There's no magic bullet for wiping out malaria, but a new study offers strong support for a method that effectively delays the evolution of drug resistance in malaria parasites, a University of Florida researcher says.

David Smith, associate director of disease ecology at UF's Emerging Pathogens Institute, said the study will guide scientists and policy makers in extending the longevity of current artemisinin-based malaria drugs combined with partner drugs. Smith is a co-author of a report on the study, online in the Proceedings of the National Academy of Sciences and in print on Sept. 16.

Smith collaborated with lead author Maciej Boni of Resources for the Future and Princeton University, and Ramanan Laxminarayan, also with RFF, to create mathematical models assessing the strategic effectiveness and clinical outcomes of using one, two and three first-line drug therapies to treat malaria within a population over a 20-year period. Their results show that using two or three drugs simultaneously reduced the total clinical cases and number of failed treatments , and slowed the rate at which drug-resistant genes spread within the parasites that cause malaria: Plasmodium falciparum, P. vivax, P. malariae and P. ovale.

"The models indicate that we can slow the evolution of resistance to current artemisinin-based therapies if nations use them in combination with two or more partner drugs," Smith said. "Currently, most nations don't do this. They use one therapy at a time, wait for it to fail, and then switch to a different therapy."

Artemisinin-combined therapies, or ACTs, are currently not widely implemented due to operational challenges and expense, Smith said.

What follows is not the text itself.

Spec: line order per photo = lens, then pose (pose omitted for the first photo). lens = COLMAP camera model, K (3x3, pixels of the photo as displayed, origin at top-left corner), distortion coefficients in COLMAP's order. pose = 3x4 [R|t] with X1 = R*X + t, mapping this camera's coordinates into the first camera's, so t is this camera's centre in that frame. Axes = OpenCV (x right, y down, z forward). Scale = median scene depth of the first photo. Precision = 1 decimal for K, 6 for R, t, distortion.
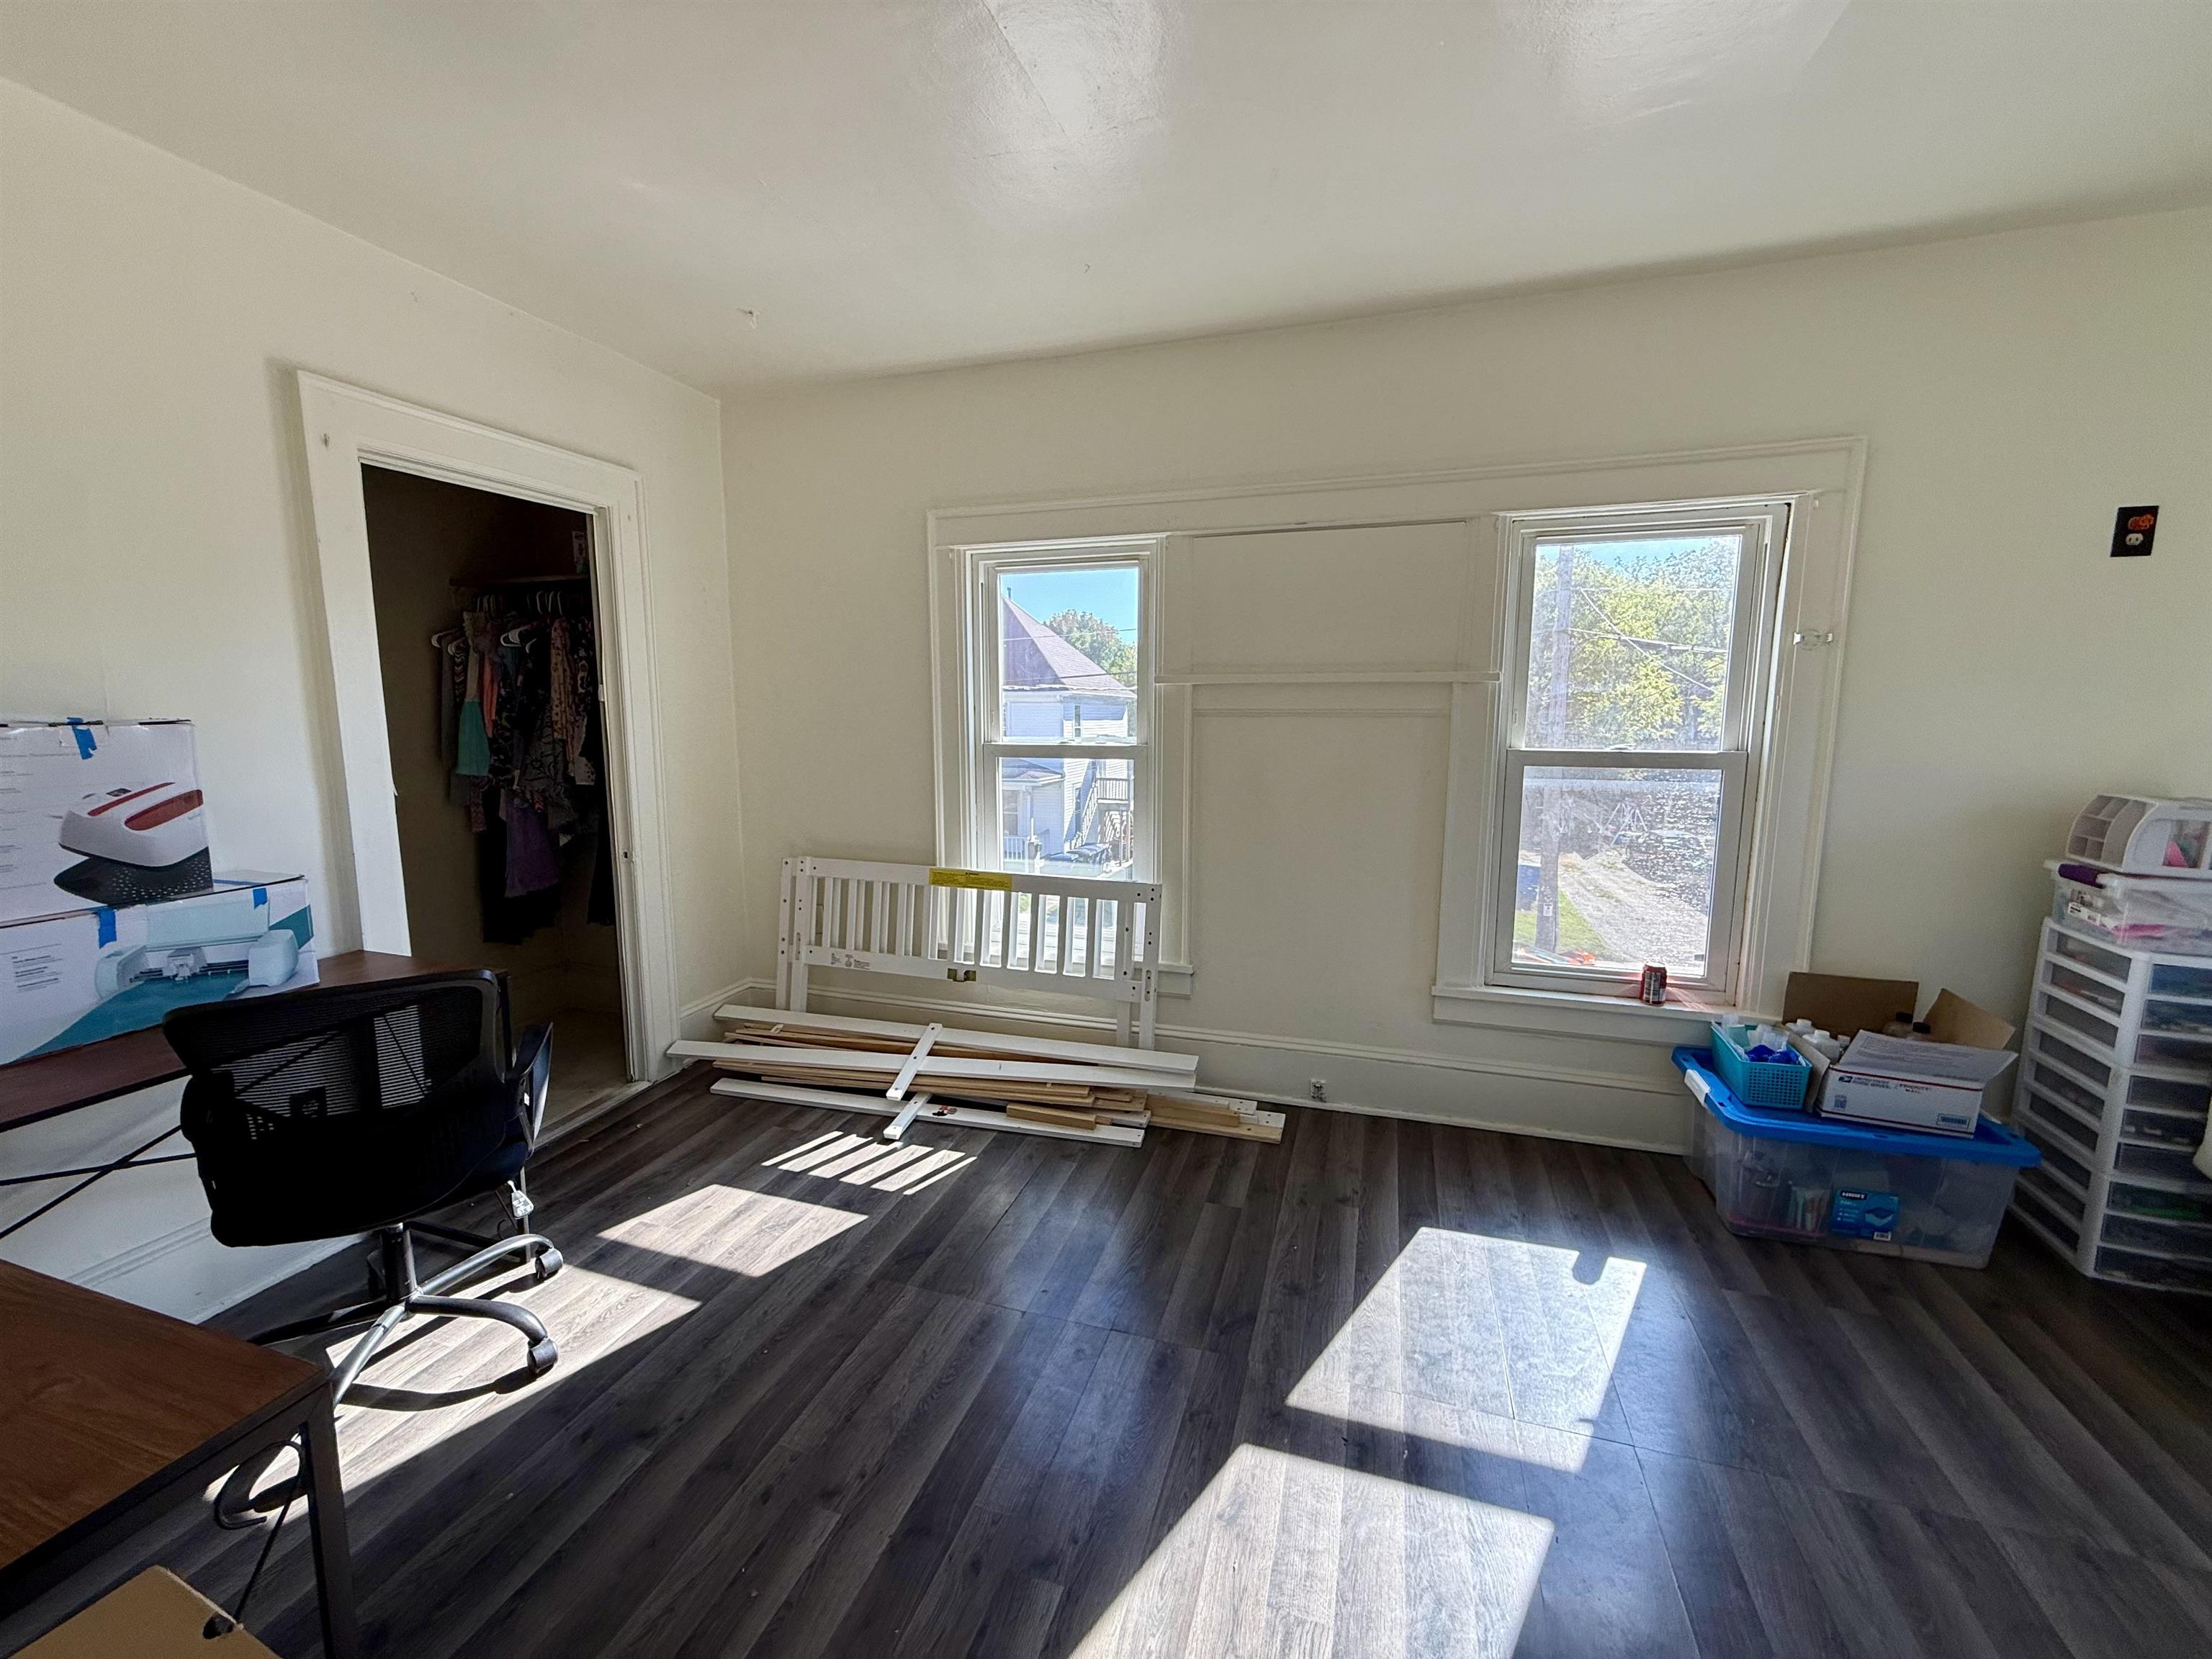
lens RADIAL K [[888.2, 0, 1094.0], [0, 888.2, 824.7], [0, 0, 1]] dist [0.000073, 0.000020]
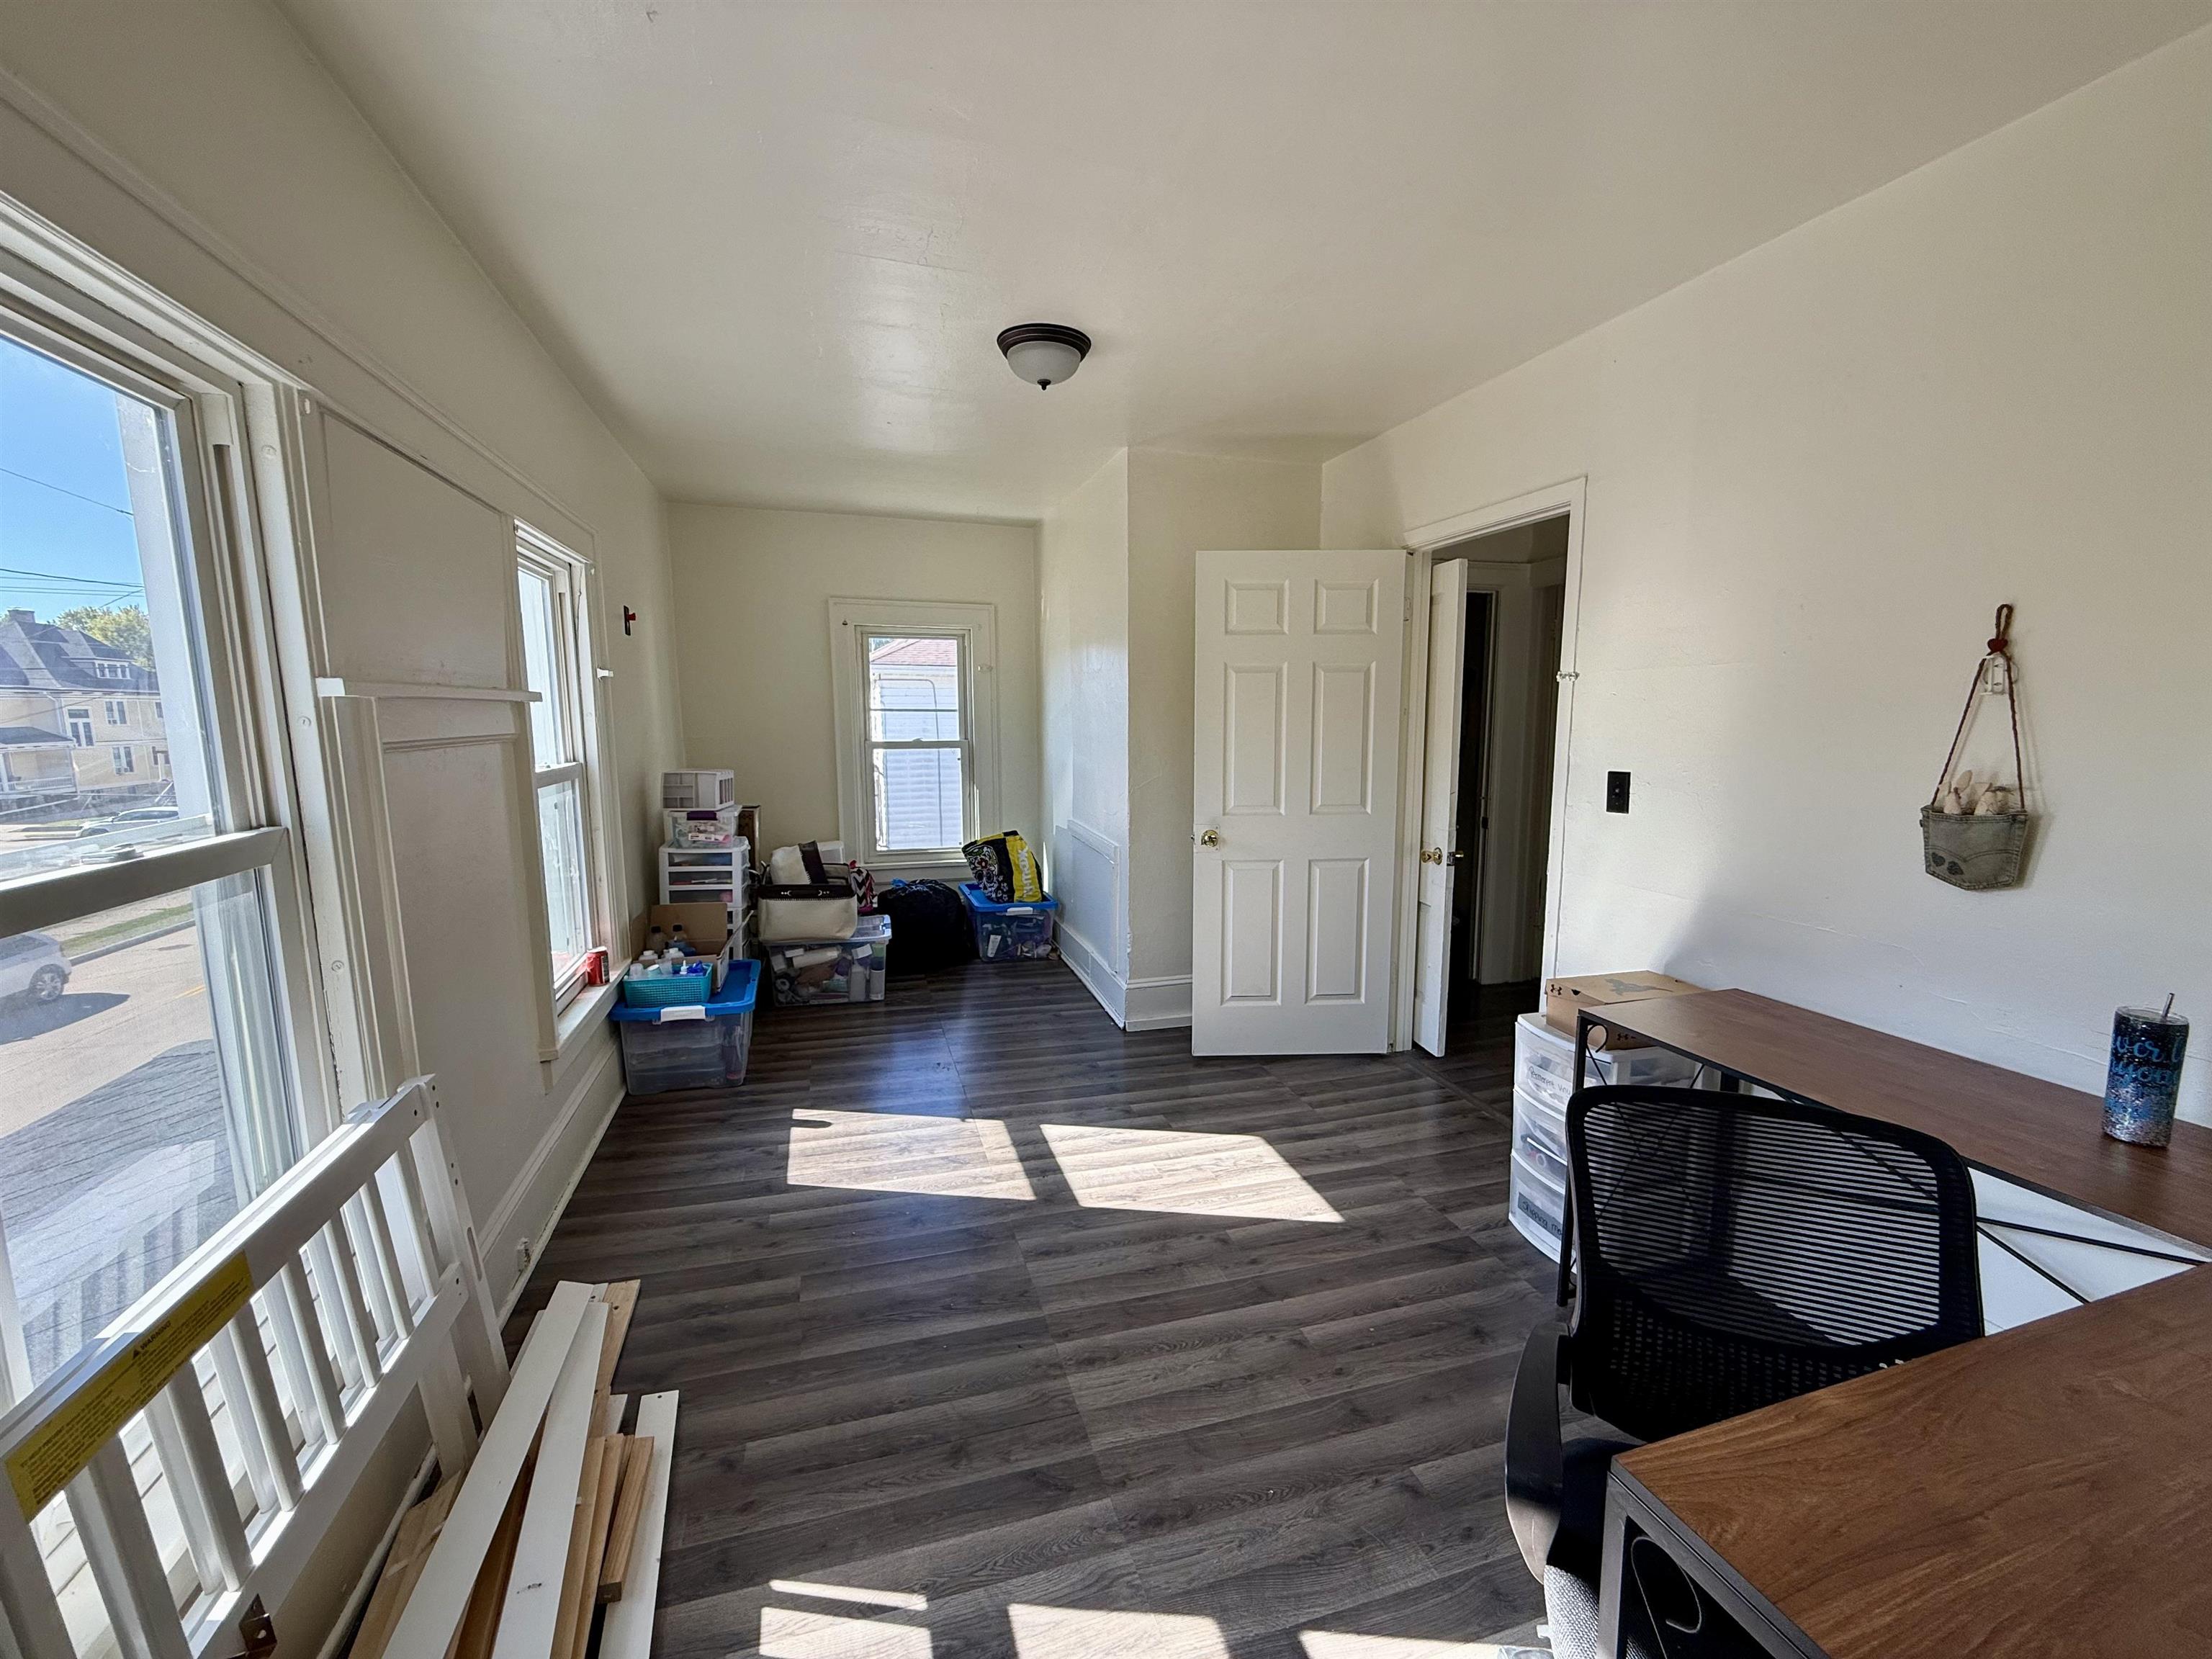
lens RADIAL K [[888.2, 0, 1085.7], [0, 888.2, 830.0], [0, 0, 1]] dist [0.000073, 0.000020]
pose [[-0.572186, -0.114319, 0.812117, -0.895842], [0.108673, 0.970936, 0.213243, -0.238083], [-0.812892, 0.210270, -0.543133, 1.482094]]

But he said the study offers compelling evidence for global leaders to collaborate and overcome these issues.

"This is not to say that implementing multiple first-line therapies solves all of our malaria problems," Boni said. "Anti-malarial drug development needs to continue so that we have novel and highly effective anti-malarials that can be plugged into the recommended strategy of deploying multiple therapies."

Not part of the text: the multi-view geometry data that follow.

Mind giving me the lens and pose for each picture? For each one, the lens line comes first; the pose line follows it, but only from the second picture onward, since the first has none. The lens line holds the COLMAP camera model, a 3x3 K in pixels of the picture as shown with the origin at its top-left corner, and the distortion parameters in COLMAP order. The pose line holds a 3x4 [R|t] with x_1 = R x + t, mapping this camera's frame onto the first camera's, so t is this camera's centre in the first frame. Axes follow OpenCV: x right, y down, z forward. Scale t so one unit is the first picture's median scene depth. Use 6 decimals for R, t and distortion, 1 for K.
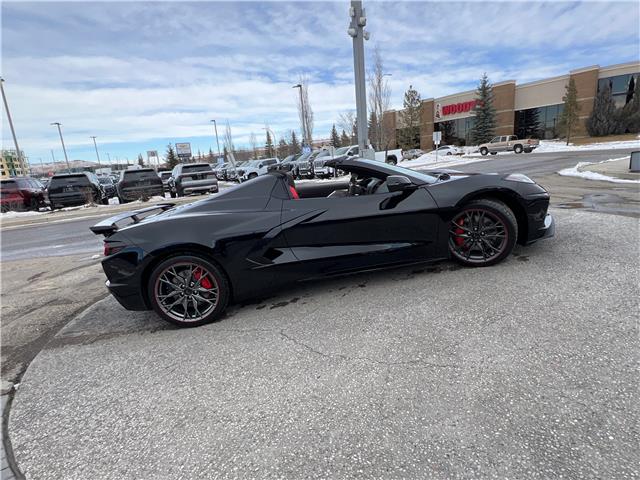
lens RADIAL K [[359.5, 0, 320.0], [0, 359.5, 240.0], [0, 0, 1]] dist [-0.009386, -0.001815]
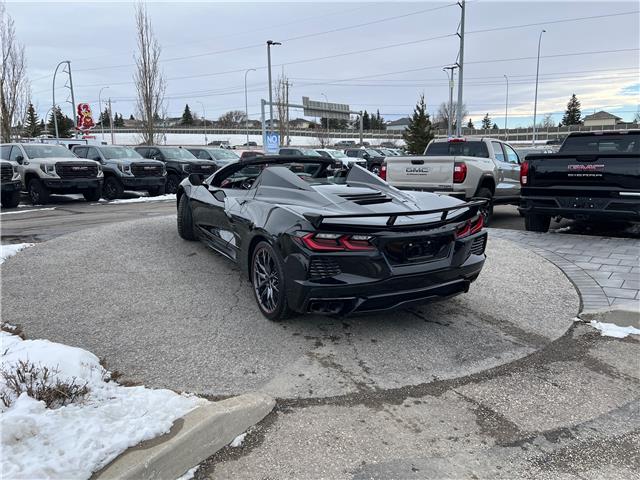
lens RADIAL K [[474.0, 0, 320.0], [0, 474.0, 240.0], [0, 0, 1]] dist [0.007878, -0.005803]
pose [[-0.393047, -0.068924, 0.916932, -0.131476], [0.254469, 0.950088, 0.180496, -0.022508], [-0.883606, 0.304274, -0.355890, 0.150818]]
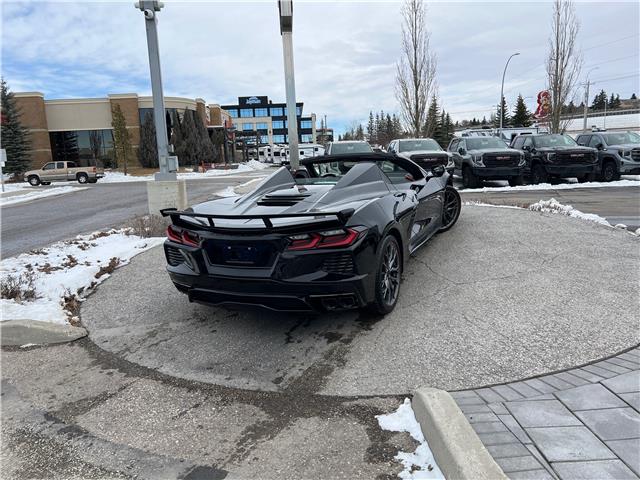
lens RADIAL K [[474.0, 0, 320.0], [0, 474.0, 240.0], [0, 0, 1]] dist [0.007878, -0.005803]
pose [[0.484443, -0.086009, 0.870585, -0.126933], [0.198348, 0.980038, -0.013550, 0.002859], [-0.852041, 0.179243, 0.491832, 0.040890]]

In the past century, chloroquine and sulfadoxine-pyrimethamine were widely used to combat malaria, but the parasites eventually evolved resistance leading to the drugs' failure. Artemesinin drugs, derived from the herb Artemisia annua, are relatively new and the malaria parasite does not yet appear to have a resistance to it. They work by triggering chemical reactions which damage the Plasmodium parasite.

"We don't have anything in the pipeline after ACTs, and it's basically just a matter of time until drug resistance evolves and artemisinin also fails," Smith said. "So the question becomes how do we keep ACTs in our arsenal for as long as effectively possible?"

The researchers' models also show that cycling through single drugs accelerated the rate at which malaria parasites evolved drug resistance. Smith said this occurred because cycling a single drug degraded the parasite's average fitness, which made it easier for drug-resistant genes to spread throughout the parasite population.

The cycling models predicted a declining therapeutic value of a single drug within 3.54 years, versus a longer effective therapeutic value of 9.95 years when three drugs were used in equal proportions within a population. The research was funded in part by grants from the Bill and Melinda Gates Foundation, and the National Institutes of Health.

"Using multiple first-line drugs reduces the selection pressure for resistance to a single drug," Smith said. "This is one way to make the ACTs last longer and benefit more people."

Co-author Laxminarayan, a senior research fellow at RFF, said ACTs are the best treatment option for malaria, now as well as in the foreseeable future.

"Novel treatment strategies improve our ability to delay the emergence of drug resistance without the need to deny treatment," Laxminarayan said.

Wil Milhous, associate dean for research at the University of South Florida's College of Public Health, said the research is "clearly a superb breakthrough in mathematical modeling applied to malaria drug deployment." Milhous has worked to develop new drugs for malaria for more than 25 years and is unaffiliated with the study.

"We have done the math in drug development, but only in terms of the cost of goods for drug combinations to include advanced preclinical and clinical testing. These are extremely time-consuming and costly but critical to regulatory approval," Milhous said. "Now we have a highly quantitative reality check that poor implementation strategies doom drugs to failure."